#### Goal of the exercise
Transcribe everything from "A Woman Who" down to "that was then." in the article below on the blind computer teacher, matching its wording and punctuation precisely.

Source passage Block Start

A Woman Who Lights Up the Darkness

24/11/2006
One of this year’s Young Citizens of Ho Chi Minh City is a blind computer teacher named Phan Thuy Phuong. There was a time when the thought of even touching a computer would have been beyond her wildest dreams, let alone using one, but that was then.

Now she is as adept as anyone with the machine and teaches this skill to people as handicapped as her.

 

‘Phuong’ means ‘flamboyant’ and describes the trees in every schoolyard when they erupt in a blaze of orange in the summertime, but its namesake never saw this flower because when she was three, she lost her sight. Had her family been richer and taken her to the hospital rather than the quacks, the hives that eventually blinded her might have been treated.

 

She got used to the darkness. She was too young to understand fully but was all too aware of her misfortune. When she reached school age, Phuong started the first of her many years at a school for the blind in her home province, An Giang next to the Cambodian border.

Source passage Block End
Extracted entries Block Start

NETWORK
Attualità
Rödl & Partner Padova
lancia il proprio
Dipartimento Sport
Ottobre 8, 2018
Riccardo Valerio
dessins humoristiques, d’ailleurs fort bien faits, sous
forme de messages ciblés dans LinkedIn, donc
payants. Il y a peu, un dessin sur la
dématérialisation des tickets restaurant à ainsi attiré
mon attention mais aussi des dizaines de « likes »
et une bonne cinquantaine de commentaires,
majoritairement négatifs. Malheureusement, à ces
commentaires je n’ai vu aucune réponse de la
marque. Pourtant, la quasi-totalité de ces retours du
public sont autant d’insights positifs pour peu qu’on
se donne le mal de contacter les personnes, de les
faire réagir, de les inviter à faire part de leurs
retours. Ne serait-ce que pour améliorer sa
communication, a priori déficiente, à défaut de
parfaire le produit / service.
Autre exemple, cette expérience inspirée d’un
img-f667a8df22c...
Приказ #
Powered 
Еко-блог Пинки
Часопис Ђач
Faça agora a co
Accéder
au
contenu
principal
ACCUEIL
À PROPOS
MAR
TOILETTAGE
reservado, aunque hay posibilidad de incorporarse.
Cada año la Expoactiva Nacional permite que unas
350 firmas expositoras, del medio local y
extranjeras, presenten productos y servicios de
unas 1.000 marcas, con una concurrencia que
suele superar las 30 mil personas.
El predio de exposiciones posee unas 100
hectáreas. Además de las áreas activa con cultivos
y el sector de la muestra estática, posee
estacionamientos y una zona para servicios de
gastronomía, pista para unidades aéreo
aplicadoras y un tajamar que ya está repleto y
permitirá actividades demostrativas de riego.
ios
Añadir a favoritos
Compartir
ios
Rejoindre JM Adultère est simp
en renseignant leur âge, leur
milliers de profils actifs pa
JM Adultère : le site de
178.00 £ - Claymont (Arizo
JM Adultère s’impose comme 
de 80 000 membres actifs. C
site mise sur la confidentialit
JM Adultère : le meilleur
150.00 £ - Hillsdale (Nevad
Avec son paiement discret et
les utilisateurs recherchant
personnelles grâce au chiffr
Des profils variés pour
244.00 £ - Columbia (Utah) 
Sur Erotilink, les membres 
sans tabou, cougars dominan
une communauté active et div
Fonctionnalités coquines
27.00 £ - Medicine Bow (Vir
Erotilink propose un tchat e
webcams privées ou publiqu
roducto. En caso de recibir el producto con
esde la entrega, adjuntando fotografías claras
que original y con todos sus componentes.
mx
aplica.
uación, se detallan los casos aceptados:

Extracted entries Block End

#### Solution to this exercise
A Woman Who Lights Up the Darkness

24/11/2006
One of this year’s Young Citizens of Ho Chi Minh City is a blind computer teacher named Phan Thuy Phuong. There was a time when the thought of even touching a computer would have been beyond her wildest dreams, let alone using one, but that was then.